We identified 108 suspected cases (attack rate: 1.3%, 108/8404), including 7 confirmed cases. The case-control study revealed that 78% (78/100) of case-patients compared with 51% (51/100) of control-persons usually collected drinking water from the nearby Cheptui River (ORMH = 7.8, 95% CI = 2.7–22); conversely, 35% (35/100) of case-patients compared with 54% (54/100) of control-persons usually collected drinking water from borehole pumps (ORMH = 0.31, 95% CI = 0.13–0.65). The index case in Bwikhonge Sub-county had onset on 29 February but the outbreak had been on-going in the neighbouring sub-counties in the previous 3 months. V. cholera was isolated in 2 of the 7 river water samples collected from different locations.

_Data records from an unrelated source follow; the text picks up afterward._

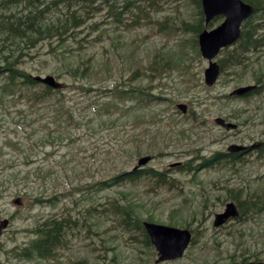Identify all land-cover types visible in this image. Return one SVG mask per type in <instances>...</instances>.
Listing matches in <instances>:
<instances>
[{
	"label": "rangeland",
	"instance_id": "1",
	"mask_svg": "<svg viewBox=\"0 0 264 264\" xmlns=\"http://www.w3.org/2000/svg\"><path fill=\"white\" fill-rule=\"evenodd\" d=\"M149 10L151 23L125 29L109 23L101 7L92 19L100 30H84L80 45L71 38L64 43L44 41L20 64L31 75H52L63 83V102L78 115L79 127L74 140L46 144L42 149L36 137L57 125L65 131L66 122L61 118L56 123L51 105L31 106L24 97L8 95L0 99V219L9 220L0 236L3 264H227L244 256L249 259L255 253L264 259V212L245 222L229 219L213 226L215 214L222 212L238 192L236 185L253 188L264 179V157L258 158L251 151L235 165L194 169L201 157L214 151L264 140V92L222 97L235 88L255 85L253 73L264 72V47L250 52L244 65L226 67L215 84L206 86L203 72L208 62L200 55L196 35L182 25L194 23L198 16L193 0H156ZM220 19L216 17L214 24ZM166 20L168 25L162 27ZM178 25L181 29L176 28ZM161 53H168L170 59L163 76L146 78L137 72L159 59ZM70 66H87L88 76L73 77L68 72ZM135 73L139 76L130 80ZM114 82L131 87L152 85L149 91L155 98L148 102L135 97L111 98ZM79 84L92 88L86 91L77 88ZM91 102L110 104L96 112ZM179 102L194 111V119L175 108ZM85 105L89 107L82 110ZM106 109L117 111L112 116L119 110L122 117L99 126L107 119ZM28 112L35 114L32 121ZM219 116L238 126L226 130L215 123ZM10 141L16 146L8 144ZM144 155L151 156L145 167L164 171L168 178L165 183L147 177L121 185L111 182L104 189H86L96 180L138 167ZM187 161L193 165L190 170L173 166ZM40 165L44 172L50 170L44 181L24 184L9 180L11 171H20L23 176L26 170ZM75 187L81 190H71ZM25 191L30 192L25 196ZM40 192L65 194L53 205L32 204V195ZM16 199L23 203L18 205ZM112 203L130 204L140 222L151 218V222L188 228L195 241L181 257L156 262V250L145 245L134 222L123 223ZM54 212L72 217L76 228L68 232L56 256L29 258L28 243L34 227Z\"/></svg>",
	"mask_w": 264,
	"mask_h": 264
},
{
	"label": "trees",
	"instance_id": "2",
	"mask_svg": "<svg viewBox=\"0 0 264 264\" xmlns=\"http://www.w3.org/2000/svg\"><path fill=\"white\" fill-rule=\"evenodd\" d=\"M243 1L253 6V12L248 19L243 22L240 37L233 45L232 49H229L223 58H219L218 62L221 73L226 67L236 68L244 65L250 52L260 50L264 47V0ZM193 2L198 9L196 11L198 16L195 17L194 23L184 22L182 25L185 30L191 31L197 35L205 26L200 0H193ZM154 4H156V0H0V77L3 78V82L0 84V99L8 95L11 98L24 97L32 104L31 106H35L37 103L51 105L54 109L53 114L56 123L57 119L60 121L61 118L66 122L65 131L57 125L55 129H47L48 131L36 137L40 142L34 141L42 149H44L46 144L51 146L56 144L57 141L62 142L64 139L69 141L74 140L73 137L77 134L79 120L75 119L78 115L74 109H69V107L64 104L63 93H61L60 88L52 89L44 85L37 86L40 83L37 82L29 72L20 67V64L24 61L25 57L29 55L31 49L44 41L52 42L56 40L60 43H64L70 38L80 45L82 40H84V37L80 34L84 30H90L94 33L100 30L98 22L92 21V19L99 13L101 7H104L106 10L105 14L109 20L120 24L125 29L146 22L151 23V14L148 11H150L149 9L153 7ZM210 24L209 27H211ZM167 25L168 23L166 20L162 27H166ZM176 28L181 29V25L176 26ZM161 54L162 56L160 54L157 56L159 59L157 58L149 62L147 67L143 70L139 67L137 72H142L146 78L149 76L151 78H153V76H163L169 69L167 68L169 66L167 62L170 59L168 58V53ZM164 55L167 56L164 58ZM161 58L163 62H160ZM172 62L176 64L175 61ZM69 68V74L75 78L79 75L88 76L89 70L87 66H70ZM138 76L139 75L135 73L133 77H130V80L133 78L136 79ZM263 76L264 72H254L253 78L255 80V86L245 92L242 97L263 94ZM119 84L121 83L114 82L111 88V94L113 95L111 98H119L121 100L123 98L135 97L138 100L142 98L145 102H148L154 97L152 91H149L152 85L148 86V84H143V86L131 87L130 85L121 84V86ZM76 87L89 91L92 85H90V87H85V85L79 84ZM222 97H224V99L230 98L227 94L222 95ZM90 104H93L95 111L98 112V107L106 108L110 103L106 102L104 106L102 104L95 105L94 102ZM87 107L89 106L85 105L81 107V109L84 110ZM104 113L107 115V119L100 121L99 126L114 123V121H118V119L122 117L121 114H119V110L118 114L115 116L112 115L114 113L116 114L117 111H113L112 109H106ZM191 114L192 117L195 116L193 110ZM27 116L29 120L32 121L35 114L28 112ZM8 144L16 146L12 141L8 142ZM18 147L22 150L20 145ZM1 153L2 151L0 154ZM44 153L46 154L48 152L46 151ZM255 153L258 158L264 157V140L255 147ZM241 155H243L242 152L222 153L215 151L209 156L201 157V163H198L194 168L197 169V167L202 166L207 168L223 165L225 163L235 165L240 160H243L244 157H241ZM183 165L181 169H191L193 167L190 161H187ZM26 171L27 172L23 176H20V171L9 172V180H21L24 184H27L28 182L37 181L38 179L44 181L45 176L50 174V170L44 172L41 165ZM163 172L164 171H157L152 168H140L130 171L122 170L119 173H114L111 177L101 178L96 180V182L89 183L86 185V189L94 187L95 185L98 186L96 187L97 189H104V186H109L111 182L121 185L123 181L134 183L147 177H154L155 180L165 183L168 178ZM236 186L239 187L238 192L236 191L230 200L234 201L239 211L235 218L237 222H245L264 212V179H262L261 183L254 185L253 188L240 183ZM71 190L80 191L81 189L75 187ZM228 190L231 192L234 189ZM29 192L30 191H25L24 195H28ZM64 194L65 193L57 194L56 192L53 194H46L45 192L34 193L31 202L32 204L48 202L53 205L58 203V200L64 196ZM112 207L114 213L116 212L122 215V221L125 225H128L129 222H134L135 227L143 234L145 245H149V238L142 227L139 217L135 215L136 209L130 204L124 205L120 203H112ZM147 220L151 221V218ZM75 222V220L72 221V217L70 218L68 215L64 216L59 214L47 216L42 221L38 222L32 231L34 236L28 243L29 258L35 256L47 258L52 256L56 249L65 244V238L68 232L76 228L77 225H75ZM256 255L255 253L253 256Z\"/></svg>",
	"mask_w": 264,
	"mask_h": 264
},
{
	"label": "water",
	"instance_id": "3",
	"mask_svg": "<svg viewBox=\"0 0 264 264\" xmlns=\"http://www.w3.org/2000/svg\"><path fill=\"white\" fill-rule=\"evenodd\" d=\"M203 13L205 15V23L210 21L216 15H224L225 18L217 27L211 30H203L198 36V44L201 54L209 60V65L205 69V83L212 85L217 79L219 66L212 61L219 49L227 44L235 41L240 34L241 22L247 18L253 11V8L248 3L242 0H201ZM36 80L53 88L60 87L61 84L51 75L45 77H35ZM248 87H240L235 89L233 94H241ZM177 107L185 112V104H177ZM216 122L224 126L226 129L235 128L236 125L231 122H226L223 118H216ZM242 146L231 145L228 149L235 151L243 149ZM148 160V157L139 159L138 164H143ZM18 202V200H17ZM237 208L233 202H228L225 205L223 212L216 213L214 216L213 225H221L227 218L236 216ZM7 221L0 223V230L5 227ZM144 228L149 235L151 243L155 246L158 258L157 261L165 259H174L182 256L187 247L191 233L188 229L177 228L169 225L157 224L153 222H144ZM228 264H264V261L256 262H233Z\"/></svg>",
	"mask_w": 264,
	"mask_h": 264
},
{
	"label": "flooded vegetation",
	"instance_id": "4",
	"mask_svg": "<svg viewBox=\"0 0 264 264\" xmlns=\"http://www.w3.org/2000/svg\"><path fill=\"white\" fill-rule=\"evenodd\" d=\"M1 220V219H0ZM6 229H3L2 231L3 232H1V234H0V236L4 233V231H5ZM3 249H4V247L1 245V243H0V256H2V251H3ZM2 258V257H1ZM244 258H247V257H244ZM244 258H242L241 260H255V258L254 257H251V258H249V259H244ZM4 263V261H0V264H3Z\"/></svg>",
	"mask_w": 264,
	"mask_h": 264
},
{
	"label": "bare ground",
	"instance_id": "5",
	"mask_svg": "<svg viewBox=\"0 0 264 264\" xmlns=\"http://www.w3.org/2000/svg\"><path fill=\"white\" fill-rule=\"evenodd\" d=\"M31 1V0H30ZM2 2V1H1ZM40 3V2H39ZM1 7V6H0ZM2 20V19H1ZM13 60V59H12ZM14 61V60H13Z\"/></svg>",
	"mask_w": 264,
	"mask_h": 264
}]
</instances>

We concluded that this cholera outbreak was caused by drinking contaminated water from Cheptui River. We recommended boiling and/or treating drinking water, improved sanitation, distribution of chlorine tablets to the affected villages, and as a long-term solution, construction of more borehole pumps. After implementing preventive measures, the number of cases declined and completely stopped after 6th April.